Laut IMAS-Umfrage ist für 50 % aller Gartenbesitzer ihr Grün vor allem ein Ort der Entspannung. Dafür nehmen vier Fünftel von ihnen mit der Gartenarbeit einen wunderbaren, aber oft arbeitsintensiven Ausgleich zur Hektik des Alltags in Kauf. Doch: Unaufmerksamkeit im Garten kann schnell zu risikoreichen Situationen führen. Wer etwa in luftiger Höhe Äste schneidet, Obst erntet oder Regenrinnen putzt, der muss auf einen festen Stand der Leiter achten. Noch besser sind zusätzliche Personen, die Leitern sichern. Rutschfeste Sprossen und Haken als Halterung für Obstkörbe entschärfen die Sturz- und Fallgefahr ebenso. Schneid- und Sägewerkzeuge, Rasenmäher, Heckenscheren und Vertikutierer müssen mit viel Vorsicht gehandhabt werden. Dazu gehört, dass sie niemals zweckentfremdet gebraucht, regelmäßig gewartet und immer mit Konzentration und passender Schutz- ausrüstung und -kleidung verwendet werden. Bei Arbeiten an den Geräten oder Schneidewerkzeugen – etwa zur Reinigung – gilt: Immer vorher den Netzstecker ziehen! Sorgfalt ist zudem im Umgang mit Utensilien angesagt, die für sich noch keine Gefahr darstellen wie Rechen, Nägel oder Drähte. Bleiben sie nämlich liegen, können sie zur Quelle schlimmer Verletzungen werden.

Für Kinder kann selbst ein seichter Zierteich oder eine Regentonne zur Falle werden, Gartengeräte können vielfältige Verletzungen hervorrufen und vermeintlich Harmloses wie schöne Pflanzen oder chemische Gartenhelfer stellen gefährliche Vergiftungsfallen dar. Kinder müssen die Natur selbst erkunden dürfen, aber immer im Bewusstsein, welche Gefahren lauern und wie sie gemieden werden.

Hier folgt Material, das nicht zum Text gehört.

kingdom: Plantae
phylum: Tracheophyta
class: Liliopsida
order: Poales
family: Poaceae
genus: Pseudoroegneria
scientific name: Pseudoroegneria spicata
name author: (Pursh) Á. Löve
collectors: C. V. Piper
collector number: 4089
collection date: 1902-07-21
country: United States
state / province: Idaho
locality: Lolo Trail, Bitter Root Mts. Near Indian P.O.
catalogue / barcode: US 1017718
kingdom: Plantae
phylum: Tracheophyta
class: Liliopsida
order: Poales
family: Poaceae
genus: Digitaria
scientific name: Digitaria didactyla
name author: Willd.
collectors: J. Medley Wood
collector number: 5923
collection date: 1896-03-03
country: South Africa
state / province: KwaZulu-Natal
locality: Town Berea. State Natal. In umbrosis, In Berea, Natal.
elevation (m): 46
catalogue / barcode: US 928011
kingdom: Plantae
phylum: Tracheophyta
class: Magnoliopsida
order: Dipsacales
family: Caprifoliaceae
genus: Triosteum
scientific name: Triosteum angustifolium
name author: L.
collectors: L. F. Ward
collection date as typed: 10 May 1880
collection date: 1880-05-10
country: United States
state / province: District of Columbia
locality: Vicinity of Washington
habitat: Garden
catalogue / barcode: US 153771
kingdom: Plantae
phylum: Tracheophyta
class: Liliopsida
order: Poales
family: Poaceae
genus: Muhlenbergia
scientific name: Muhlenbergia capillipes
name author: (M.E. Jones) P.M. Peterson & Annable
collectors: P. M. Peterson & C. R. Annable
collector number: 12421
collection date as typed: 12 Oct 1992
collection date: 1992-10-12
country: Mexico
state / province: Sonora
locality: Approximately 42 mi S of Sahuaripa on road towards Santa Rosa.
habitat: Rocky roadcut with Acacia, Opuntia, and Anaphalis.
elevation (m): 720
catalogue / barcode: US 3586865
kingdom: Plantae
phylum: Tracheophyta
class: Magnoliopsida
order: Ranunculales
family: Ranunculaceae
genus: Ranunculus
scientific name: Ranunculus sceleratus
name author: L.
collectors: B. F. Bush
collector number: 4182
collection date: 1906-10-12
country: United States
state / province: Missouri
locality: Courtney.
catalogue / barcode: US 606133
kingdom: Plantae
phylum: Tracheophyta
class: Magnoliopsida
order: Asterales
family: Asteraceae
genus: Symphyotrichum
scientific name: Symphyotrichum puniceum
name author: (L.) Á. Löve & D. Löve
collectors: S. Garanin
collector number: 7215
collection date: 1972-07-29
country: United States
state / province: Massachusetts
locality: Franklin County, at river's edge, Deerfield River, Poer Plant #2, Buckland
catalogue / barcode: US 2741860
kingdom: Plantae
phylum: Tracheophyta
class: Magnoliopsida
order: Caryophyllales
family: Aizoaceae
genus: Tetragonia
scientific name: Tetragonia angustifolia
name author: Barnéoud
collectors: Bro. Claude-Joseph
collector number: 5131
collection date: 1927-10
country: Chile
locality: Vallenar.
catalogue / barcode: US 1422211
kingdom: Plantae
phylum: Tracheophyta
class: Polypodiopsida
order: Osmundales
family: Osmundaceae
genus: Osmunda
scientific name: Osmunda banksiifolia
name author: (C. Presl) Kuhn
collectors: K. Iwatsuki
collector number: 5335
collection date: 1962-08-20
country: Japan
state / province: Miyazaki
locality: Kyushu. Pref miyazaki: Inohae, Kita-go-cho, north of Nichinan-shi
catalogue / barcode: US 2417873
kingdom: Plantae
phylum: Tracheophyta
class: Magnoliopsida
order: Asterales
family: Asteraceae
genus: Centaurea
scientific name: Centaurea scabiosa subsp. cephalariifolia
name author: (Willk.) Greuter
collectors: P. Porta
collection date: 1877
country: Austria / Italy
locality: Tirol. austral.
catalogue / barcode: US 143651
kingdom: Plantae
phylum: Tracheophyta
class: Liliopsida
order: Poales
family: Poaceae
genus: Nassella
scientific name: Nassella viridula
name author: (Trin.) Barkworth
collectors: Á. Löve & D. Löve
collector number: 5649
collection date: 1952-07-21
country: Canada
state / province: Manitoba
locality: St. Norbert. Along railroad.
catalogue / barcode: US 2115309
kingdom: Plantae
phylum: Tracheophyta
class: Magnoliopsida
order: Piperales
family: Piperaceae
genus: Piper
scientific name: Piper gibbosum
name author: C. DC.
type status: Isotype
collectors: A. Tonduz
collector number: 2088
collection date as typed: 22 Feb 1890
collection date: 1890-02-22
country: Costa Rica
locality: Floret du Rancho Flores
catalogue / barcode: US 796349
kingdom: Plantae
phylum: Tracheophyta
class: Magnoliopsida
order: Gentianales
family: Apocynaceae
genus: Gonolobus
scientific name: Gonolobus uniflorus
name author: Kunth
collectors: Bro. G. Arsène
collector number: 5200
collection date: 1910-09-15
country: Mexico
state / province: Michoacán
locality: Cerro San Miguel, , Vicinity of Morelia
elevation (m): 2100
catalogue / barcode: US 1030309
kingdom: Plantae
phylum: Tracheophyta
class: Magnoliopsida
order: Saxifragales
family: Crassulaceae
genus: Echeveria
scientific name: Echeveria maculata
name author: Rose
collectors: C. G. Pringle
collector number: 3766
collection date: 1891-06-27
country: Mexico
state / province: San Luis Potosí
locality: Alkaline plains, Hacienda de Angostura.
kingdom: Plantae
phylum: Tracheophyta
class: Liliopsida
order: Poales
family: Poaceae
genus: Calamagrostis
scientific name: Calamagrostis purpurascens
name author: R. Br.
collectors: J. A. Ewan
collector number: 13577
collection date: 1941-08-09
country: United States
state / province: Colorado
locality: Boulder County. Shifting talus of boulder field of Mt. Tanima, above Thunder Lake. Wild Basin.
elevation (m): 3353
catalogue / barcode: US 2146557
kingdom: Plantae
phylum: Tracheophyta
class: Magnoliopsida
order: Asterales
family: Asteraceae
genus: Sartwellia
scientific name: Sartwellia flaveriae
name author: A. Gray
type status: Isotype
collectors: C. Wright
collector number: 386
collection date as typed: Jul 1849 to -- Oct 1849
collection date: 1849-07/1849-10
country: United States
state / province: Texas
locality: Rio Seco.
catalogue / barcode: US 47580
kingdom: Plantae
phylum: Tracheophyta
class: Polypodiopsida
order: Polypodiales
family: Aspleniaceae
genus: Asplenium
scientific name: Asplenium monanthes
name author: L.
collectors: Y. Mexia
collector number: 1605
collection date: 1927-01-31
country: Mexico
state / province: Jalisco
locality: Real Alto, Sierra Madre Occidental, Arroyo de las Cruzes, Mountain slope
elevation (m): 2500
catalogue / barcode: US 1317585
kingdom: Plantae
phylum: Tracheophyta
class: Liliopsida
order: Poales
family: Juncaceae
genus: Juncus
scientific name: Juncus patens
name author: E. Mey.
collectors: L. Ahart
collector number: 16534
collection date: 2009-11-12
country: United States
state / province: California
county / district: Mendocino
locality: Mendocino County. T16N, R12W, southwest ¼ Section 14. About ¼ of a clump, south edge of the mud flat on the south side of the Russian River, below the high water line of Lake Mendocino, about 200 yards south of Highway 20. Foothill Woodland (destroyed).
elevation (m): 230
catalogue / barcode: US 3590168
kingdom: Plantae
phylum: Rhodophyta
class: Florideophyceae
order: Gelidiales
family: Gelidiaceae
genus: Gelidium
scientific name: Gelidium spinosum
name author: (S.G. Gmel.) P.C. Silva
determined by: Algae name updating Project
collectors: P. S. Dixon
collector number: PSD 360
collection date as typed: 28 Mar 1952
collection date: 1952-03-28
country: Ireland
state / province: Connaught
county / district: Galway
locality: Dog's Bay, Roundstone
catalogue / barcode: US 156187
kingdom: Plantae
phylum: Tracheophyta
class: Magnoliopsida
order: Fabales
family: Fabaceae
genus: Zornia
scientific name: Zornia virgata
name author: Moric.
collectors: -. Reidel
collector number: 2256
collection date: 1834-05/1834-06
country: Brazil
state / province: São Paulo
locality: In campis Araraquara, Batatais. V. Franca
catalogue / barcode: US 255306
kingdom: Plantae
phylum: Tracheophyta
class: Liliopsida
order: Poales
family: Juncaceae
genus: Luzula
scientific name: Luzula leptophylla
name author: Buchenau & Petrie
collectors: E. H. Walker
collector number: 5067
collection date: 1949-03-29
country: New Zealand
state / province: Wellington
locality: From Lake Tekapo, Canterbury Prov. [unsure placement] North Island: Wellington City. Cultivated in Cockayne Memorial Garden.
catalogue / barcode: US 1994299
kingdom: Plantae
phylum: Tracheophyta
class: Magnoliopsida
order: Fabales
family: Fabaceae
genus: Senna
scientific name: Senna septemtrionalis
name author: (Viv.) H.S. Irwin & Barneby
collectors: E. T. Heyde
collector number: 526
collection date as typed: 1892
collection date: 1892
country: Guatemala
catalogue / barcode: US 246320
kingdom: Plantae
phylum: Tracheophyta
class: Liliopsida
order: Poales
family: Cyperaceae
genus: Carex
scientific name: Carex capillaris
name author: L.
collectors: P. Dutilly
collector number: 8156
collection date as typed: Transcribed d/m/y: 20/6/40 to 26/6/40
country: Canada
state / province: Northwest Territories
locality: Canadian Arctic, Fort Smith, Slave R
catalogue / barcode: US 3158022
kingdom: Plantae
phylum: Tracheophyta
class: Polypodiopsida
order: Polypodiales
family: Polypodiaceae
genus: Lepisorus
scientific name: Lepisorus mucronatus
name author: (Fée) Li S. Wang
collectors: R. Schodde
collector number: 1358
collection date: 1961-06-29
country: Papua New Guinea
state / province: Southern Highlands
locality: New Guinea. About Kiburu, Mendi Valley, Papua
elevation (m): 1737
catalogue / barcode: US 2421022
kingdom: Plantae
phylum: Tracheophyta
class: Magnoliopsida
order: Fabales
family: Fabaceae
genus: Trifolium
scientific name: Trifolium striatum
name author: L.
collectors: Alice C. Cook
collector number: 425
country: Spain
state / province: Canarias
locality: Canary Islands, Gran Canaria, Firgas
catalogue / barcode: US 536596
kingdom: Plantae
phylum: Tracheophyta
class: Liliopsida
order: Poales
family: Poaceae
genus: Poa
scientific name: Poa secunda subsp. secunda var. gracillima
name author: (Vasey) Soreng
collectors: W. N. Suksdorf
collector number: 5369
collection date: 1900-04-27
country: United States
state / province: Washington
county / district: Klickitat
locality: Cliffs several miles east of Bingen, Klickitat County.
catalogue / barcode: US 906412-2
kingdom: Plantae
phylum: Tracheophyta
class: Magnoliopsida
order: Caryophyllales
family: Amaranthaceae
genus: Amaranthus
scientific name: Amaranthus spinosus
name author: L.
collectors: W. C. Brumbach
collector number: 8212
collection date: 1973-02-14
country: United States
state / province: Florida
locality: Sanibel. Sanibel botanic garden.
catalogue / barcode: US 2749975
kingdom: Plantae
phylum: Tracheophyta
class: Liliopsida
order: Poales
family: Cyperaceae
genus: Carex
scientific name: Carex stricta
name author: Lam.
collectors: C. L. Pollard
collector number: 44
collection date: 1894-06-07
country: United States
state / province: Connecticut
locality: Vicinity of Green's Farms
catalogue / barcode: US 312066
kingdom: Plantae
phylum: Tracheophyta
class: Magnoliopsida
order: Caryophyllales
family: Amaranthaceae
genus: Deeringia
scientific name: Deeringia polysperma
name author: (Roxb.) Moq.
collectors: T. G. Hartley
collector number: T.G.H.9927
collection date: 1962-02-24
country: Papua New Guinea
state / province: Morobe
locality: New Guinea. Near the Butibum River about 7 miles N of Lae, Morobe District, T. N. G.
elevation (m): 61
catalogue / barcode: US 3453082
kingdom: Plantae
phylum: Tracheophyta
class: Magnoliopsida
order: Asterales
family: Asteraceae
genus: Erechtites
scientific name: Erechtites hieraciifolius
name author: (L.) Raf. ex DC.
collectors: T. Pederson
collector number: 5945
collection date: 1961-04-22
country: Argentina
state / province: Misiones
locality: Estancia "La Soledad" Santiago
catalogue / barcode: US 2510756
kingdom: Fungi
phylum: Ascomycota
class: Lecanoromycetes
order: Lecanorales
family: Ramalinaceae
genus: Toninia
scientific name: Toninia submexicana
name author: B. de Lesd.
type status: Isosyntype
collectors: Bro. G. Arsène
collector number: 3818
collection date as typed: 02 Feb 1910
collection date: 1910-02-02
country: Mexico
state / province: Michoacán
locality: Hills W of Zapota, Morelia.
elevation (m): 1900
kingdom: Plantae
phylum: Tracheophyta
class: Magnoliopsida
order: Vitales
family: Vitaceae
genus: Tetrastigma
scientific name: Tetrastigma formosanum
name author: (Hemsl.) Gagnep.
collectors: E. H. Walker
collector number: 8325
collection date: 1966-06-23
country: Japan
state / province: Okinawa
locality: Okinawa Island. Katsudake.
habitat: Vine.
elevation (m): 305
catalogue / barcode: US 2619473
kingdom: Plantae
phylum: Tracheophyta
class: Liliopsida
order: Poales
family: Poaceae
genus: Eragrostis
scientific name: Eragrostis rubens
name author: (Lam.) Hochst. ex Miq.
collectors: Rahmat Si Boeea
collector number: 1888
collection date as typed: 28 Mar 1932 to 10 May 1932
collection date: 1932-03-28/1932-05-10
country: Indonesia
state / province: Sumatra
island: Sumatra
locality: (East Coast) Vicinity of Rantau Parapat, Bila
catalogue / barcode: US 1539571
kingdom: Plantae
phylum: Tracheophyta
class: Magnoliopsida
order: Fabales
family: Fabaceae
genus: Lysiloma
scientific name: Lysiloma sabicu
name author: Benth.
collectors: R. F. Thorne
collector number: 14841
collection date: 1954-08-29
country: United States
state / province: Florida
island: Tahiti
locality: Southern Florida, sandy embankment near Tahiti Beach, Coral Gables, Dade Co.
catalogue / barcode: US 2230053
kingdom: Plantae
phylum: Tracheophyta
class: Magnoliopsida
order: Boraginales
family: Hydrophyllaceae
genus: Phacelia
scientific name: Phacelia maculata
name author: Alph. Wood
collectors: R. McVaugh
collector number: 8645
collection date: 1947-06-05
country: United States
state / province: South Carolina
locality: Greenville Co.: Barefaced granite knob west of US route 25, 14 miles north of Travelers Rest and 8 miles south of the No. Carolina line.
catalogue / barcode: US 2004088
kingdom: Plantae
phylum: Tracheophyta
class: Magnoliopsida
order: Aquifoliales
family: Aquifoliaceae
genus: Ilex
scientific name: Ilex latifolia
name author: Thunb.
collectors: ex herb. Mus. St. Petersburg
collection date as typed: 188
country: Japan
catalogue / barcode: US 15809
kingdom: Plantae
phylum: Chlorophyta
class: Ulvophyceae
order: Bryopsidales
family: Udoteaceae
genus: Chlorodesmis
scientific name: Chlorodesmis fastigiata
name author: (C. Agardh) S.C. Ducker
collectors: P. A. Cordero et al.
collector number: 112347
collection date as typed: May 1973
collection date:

Schwere Blumentöpfe haben es in sich. Eine falsche Hebetechnik kann zu Rückenschmerzen und -schäden führen und die Freude am satten Grün für lange Zeit vergällen. Ein Transportwagen oder ein rollbarer Pflanzenuntersetzer behebt das Problem ganz einfach. Muss dennoch eine schwere Last gehoben werden, so bleibt der Rücken jedenfalls gerade und die Knie werden gebeugt, die Last wird nahe am Körper gehalten.

Auch wenn die Herbstsonne nicht mehr allzu kräftig ist, muss vor Sonnenstich oder Sonnenbrand gewarnt werden. Schutzmaßnahmen sind ein Sonnenhut und -brille, leichte, aber die Haut bedeckende Kleidung und Sonnencreme. Wer bei der Gartenarbeit kräftig schwitzt, darf nicht vergessen, ausreichend Wasser zu trinken.

Unter das Thema Vorbeugung fallen auch Schutzimpfungen, die jeder (Hobby-)Gärtner haben sollte. Stellen Sie sicher, dass Ihr Tetanusschutz intakt ist – Gleiches gilt für die Zeckenimpfung.  Viele Allergiker – vor allem Bienengiftallergiker – sind im Garten besonders gefährdet. Wenn die Al-
lergie nicht bekannt ist und daher erforderliche Notfallmedikamente nicht vorhanden sind, bleibt nur die Alarmierung des Notarztes. Notfallnummern und Erste-Hilfe-Kasten sollen in Reichweite sein. Bei der Gartenarbeit tragen Sie am besten Kleidung mit Taschen, in die Sie Ihr Mobiltelefon einstecken können und damit im Notfall Hilfe alarmieren.